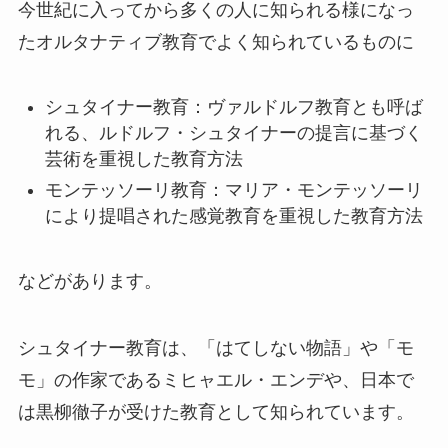
今世紀に入ってから多くの人に知られる様になっ
たオルタナティブ教育でよく知られているものに
シュタイナー教育：ヴァルドルフ教育とも呼ば
れる、ルドルフ・シュタイナーの提言に基づく
芸術を重視した教育方法
モンテッソーリ教育：マリア・モンテッソーリ
により提唱された感覚教育を重視した教育方法
などがあります。
シュタイナー教育は、「はてしない物語」や「モ
モ」の作家であるミヒャエル・エンデや、日本で
は黒柳徹子が受けた教育として知られています。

◆ ◆ ◆ ◆

Written task - Present every line of text in the entries as a numbered list, omitting blank lines and leaving out the pictures.

Task solution -
1. 今世紀に入ってから多くの人に知られる様になっ
2. たオルタナティブ教育でよく知られているものに
3. シュタイナー教育：ヴァルドルフ教育とも呼ば
4. れる、ルドルフ・シュタイナーの提言に基づく
5. 芸術を重視した教育方法
6. モンテッソーリ教育：マリア・モンテッソーリ
7. により提唱された感覚教育を重視した教育方法
8. などがあります。
9. シュタイナー教育は、「はてしない物語」や「モ
10. モ」の作家であるミヒャエル・エンデや、日本で
11. は黒柳徹子が受けた教育として知られています。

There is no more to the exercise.